New SBA Grandfathering Policy to Face Legal Challenge

Press Release

New SBA Grandfathering Policy to Face Legal Challenge

July 2, 2007

PETALUMA, CA - The Small Business Administration's new five-year grandfathering/five-year re-certification policy went into effect on Saturday, June 30th. Under the controversial new policy the federal government can officially count federal contracts to hundreds of Fortune 1000 firms towards the government's 23 percent small business procurement goal through the year 2012.

When a 2002 investigation by the General Accounting Office found the SBA had reported contracts to thousands of big business as small business contracts, the SBA responded by saying the contracts had been "miscoded."

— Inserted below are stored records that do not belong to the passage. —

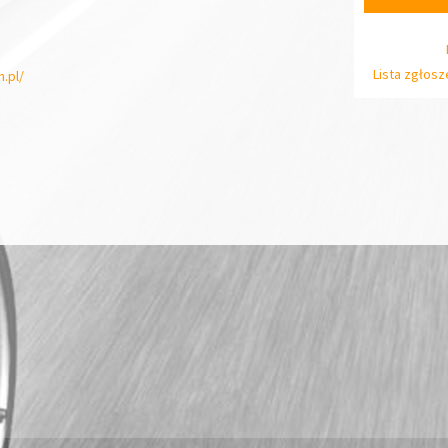
Lista zgłos
.pl/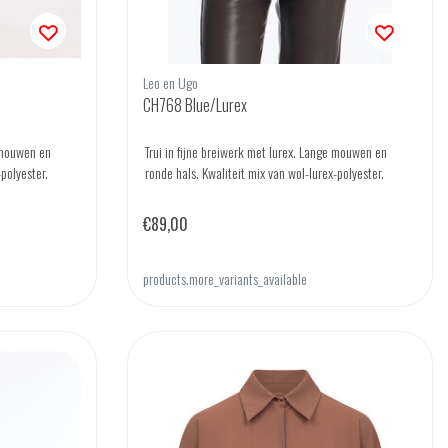
Leo en Ugo
CH768 Blue/Lurex
e mouwen en
Trui in fijne breiwerk met lurex. Lange mouwen en
-polyester.
ronde hals. Kwaliteit mix van wol-lurex-polyester.
€89,00
products.more_variants_available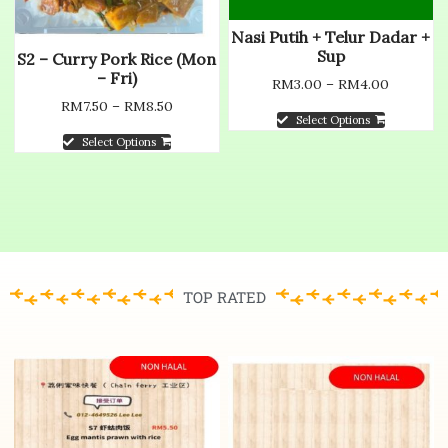
Nasi Putih + Telur Dadar +
Sup
S2 – Curry Pork Rice (Mon
– Fri)
RM
3.00
–
RM
4.00
RM
7.50
–
RM
8.50
Select Options
Select Options
TOP RATED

The new five-year grandfathering/five-year re-certification policy will now allow the SBA to officially report the miscoded contracts and thousands of other government contracts to Fortune 1000 firms and other large businesses as small business awards for at least five more years. Without the new policy, the SBA could no longer claim the federal government was reaching the minimum 23 percent small business procurement goal required under current federal law.

Small business owners around the country are outraged and the American Small Business League is preparing to take the SBA to federal court to stop the new policy. The ASBL believes the new SBA five-year grandfathering/five-year re-certification policy will destroy thousands of legitimate small businesses by forcing them to compete head to head with Fortune 1000 firms for even the smallest federal small business contracts. Additionally, the ASBL projects if the new SBA policy is allowed to stand, up to 300 billion dollars in federal small business contracts will be diverted to the top 2 percent of American firms over the next five years.

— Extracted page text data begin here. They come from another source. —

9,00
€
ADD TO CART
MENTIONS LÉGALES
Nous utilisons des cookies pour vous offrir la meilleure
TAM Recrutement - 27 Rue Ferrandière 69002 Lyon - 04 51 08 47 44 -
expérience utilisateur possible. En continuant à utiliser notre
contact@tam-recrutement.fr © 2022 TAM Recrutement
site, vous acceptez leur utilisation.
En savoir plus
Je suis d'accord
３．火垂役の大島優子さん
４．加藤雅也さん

Over a dozen federal investigations have found billions of dollars in federal small business contracts actually went to hundreds of the largest corporations in the United States and Europe. Many of the investigations attributed the problem to SBA policies, which allowed the government to include contracts to firms like Boeing, Lockheed Martin, AT&T, L3 Communications, Raytheon, Northrop Grumman, Rolls Royce, General Dynamics, SAIC and Bechtel towards the federal government's 23 percent small business contracting goal.

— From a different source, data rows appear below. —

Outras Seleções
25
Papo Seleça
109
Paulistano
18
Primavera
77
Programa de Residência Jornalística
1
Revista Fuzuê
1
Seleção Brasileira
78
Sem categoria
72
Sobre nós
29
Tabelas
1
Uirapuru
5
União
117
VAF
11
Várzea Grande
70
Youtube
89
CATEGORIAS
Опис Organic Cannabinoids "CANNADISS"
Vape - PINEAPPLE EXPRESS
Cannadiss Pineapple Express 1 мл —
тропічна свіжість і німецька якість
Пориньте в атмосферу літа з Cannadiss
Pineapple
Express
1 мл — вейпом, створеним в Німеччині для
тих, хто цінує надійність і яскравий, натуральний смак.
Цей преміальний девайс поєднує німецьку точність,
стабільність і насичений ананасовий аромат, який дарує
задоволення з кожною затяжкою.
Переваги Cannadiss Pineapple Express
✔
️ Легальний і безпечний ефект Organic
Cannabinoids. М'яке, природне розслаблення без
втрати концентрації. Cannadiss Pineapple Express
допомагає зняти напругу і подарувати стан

The American Small Business League plans to file their case this summer in federal court. Their legal challenge will be based on three fronts: (1) The SBA does not have the governmental authority to adopt such a broad reaching federal policy, (2) The new policy is inconsistent with previous annual re-certification policies adopted by the Office of Management and Budget, (3) The new SBA policy is inconsistent with the specific wording and the Congressional intent of the Small Business Act as it was passed in 1953.

The ASBL has won three previous federal lawsuits against the Small Business Administration.